**Recorded data**:
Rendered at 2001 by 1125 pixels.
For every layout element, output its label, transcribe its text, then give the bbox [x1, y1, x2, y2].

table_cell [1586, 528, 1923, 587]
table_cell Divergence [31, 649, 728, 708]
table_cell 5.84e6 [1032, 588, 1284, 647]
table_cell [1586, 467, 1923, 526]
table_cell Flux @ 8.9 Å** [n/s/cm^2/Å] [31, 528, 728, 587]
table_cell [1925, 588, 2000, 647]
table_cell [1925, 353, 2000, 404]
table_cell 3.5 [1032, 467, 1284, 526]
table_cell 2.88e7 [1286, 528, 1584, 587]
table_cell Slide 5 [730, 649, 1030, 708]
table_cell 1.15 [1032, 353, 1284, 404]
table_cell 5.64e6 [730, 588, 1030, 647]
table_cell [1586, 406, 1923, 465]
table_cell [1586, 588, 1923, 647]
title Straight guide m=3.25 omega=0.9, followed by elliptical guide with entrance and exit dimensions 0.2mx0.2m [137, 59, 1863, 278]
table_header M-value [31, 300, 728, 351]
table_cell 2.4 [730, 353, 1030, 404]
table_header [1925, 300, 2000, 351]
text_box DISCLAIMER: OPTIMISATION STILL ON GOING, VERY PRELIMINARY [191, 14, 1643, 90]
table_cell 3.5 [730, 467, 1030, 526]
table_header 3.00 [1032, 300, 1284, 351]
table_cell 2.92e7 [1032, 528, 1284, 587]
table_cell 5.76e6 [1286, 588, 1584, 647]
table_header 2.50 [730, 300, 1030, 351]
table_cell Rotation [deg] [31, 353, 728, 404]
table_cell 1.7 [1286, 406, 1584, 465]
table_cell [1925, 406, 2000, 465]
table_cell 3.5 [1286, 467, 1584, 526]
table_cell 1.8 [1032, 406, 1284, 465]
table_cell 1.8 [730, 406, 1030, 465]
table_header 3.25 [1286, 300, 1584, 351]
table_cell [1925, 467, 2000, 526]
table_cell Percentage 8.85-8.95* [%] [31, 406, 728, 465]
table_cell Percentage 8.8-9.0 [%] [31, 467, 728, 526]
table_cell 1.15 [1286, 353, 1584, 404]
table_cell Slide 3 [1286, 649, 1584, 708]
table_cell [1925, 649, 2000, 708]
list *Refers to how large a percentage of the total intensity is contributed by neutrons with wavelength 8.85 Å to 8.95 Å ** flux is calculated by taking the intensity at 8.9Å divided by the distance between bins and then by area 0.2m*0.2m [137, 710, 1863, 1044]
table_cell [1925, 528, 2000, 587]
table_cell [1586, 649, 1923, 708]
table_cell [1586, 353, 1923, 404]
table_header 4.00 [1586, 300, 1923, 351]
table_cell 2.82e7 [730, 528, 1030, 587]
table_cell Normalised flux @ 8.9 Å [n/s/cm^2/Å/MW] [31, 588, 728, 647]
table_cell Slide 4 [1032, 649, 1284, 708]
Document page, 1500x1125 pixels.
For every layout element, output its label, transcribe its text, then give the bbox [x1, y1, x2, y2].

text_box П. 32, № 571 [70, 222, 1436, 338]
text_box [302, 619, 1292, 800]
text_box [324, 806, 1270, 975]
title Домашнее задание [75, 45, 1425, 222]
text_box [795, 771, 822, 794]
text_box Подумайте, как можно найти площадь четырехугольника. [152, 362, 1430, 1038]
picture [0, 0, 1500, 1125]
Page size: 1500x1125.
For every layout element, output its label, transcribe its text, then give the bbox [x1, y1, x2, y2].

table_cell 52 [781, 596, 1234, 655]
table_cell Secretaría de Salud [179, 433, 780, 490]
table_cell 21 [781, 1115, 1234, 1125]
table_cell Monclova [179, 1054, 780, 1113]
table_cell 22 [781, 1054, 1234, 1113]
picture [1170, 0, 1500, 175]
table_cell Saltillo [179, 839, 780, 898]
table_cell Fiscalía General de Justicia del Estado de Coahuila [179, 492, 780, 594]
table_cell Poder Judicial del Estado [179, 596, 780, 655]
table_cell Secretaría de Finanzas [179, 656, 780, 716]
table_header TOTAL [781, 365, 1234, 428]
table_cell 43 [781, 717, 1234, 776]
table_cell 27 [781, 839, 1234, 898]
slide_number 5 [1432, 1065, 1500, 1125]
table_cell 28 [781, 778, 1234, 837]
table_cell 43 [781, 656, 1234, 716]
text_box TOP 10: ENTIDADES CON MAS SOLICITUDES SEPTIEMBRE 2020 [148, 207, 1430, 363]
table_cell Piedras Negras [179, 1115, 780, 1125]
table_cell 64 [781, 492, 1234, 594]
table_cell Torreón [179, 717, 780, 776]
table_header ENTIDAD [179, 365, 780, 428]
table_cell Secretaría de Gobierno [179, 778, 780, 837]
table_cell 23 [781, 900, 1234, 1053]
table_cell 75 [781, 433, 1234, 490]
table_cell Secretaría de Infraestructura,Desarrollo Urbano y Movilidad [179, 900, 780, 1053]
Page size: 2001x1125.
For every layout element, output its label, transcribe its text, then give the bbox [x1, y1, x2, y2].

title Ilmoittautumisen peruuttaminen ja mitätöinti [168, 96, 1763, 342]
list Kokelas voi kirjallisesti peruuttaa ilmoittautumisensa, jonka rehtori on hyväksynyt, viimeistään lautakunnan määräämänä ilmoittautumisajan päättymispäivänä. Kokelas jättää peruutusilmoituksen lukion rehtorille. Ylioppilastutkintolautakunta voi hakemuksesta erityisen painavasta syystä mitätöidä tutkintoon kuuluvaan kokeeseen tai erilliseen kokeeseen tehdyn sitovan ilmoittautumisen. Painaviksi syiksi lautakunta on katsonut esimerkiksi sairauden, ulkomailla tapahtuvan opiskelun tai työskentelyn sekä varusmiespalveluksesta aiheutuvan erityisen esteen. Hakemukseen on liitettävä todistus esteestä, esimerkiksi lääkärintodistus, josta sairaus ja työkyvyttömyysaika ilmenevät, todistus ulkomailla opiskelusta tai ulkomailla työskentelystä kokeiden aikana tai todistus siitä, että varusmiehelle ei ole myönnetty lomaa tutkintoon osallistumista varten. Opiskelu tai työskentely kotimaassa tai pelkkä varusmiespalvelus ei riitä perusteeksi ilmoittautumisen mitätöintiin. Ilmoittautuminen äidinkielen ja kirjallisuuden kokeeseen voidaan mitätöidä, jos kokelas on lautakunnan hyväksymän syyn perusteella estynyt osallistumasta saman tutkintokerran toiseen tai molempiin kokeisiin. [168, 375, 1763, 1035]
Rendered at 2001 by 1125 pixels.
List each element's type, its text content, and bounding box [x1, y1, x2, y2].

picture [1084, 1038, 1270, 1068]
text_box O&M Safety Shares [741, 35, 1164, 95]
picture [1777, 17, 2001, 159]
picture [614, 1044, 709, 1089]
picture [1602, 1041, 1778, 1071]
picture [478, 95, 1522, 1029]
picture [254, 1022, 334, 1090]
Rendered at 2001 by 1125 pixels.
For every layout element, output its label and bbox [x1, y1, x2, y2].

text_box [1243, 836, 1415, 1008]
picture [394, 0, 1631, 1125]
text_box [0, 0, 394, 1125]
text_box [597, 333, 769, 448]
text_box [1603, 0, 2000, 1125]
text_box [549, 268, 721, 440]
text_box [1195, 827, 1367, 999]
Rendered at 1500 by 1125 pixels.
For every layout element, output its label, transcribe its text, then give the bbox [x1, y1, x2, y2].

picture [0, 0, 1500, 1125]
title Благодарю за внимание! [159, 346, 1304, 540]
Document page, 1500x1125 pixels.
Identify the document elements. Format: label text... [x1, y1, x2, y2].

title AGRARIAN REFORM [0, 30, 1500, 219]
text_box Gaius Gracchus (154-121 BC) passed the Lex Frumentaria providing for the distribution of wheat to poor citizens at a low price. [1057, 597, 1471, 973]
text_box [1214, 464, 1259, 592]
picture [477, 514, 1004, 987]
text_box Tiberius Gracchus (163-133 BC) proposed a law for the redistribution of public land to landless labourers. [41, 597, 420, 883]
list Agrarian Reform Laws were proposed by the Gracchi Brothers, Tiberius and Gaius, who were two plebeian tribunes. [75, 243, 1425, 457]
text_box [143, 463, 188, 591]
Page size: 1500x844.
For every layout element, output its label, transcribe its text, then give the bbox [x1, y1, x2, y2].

**Exercise prompt**: Every line in the data above that contains the word "size" should be copied.

**Output for this exercise**:
Page size: 1500x1125.
Page size: 2001x1125.
Page size: 1500x844.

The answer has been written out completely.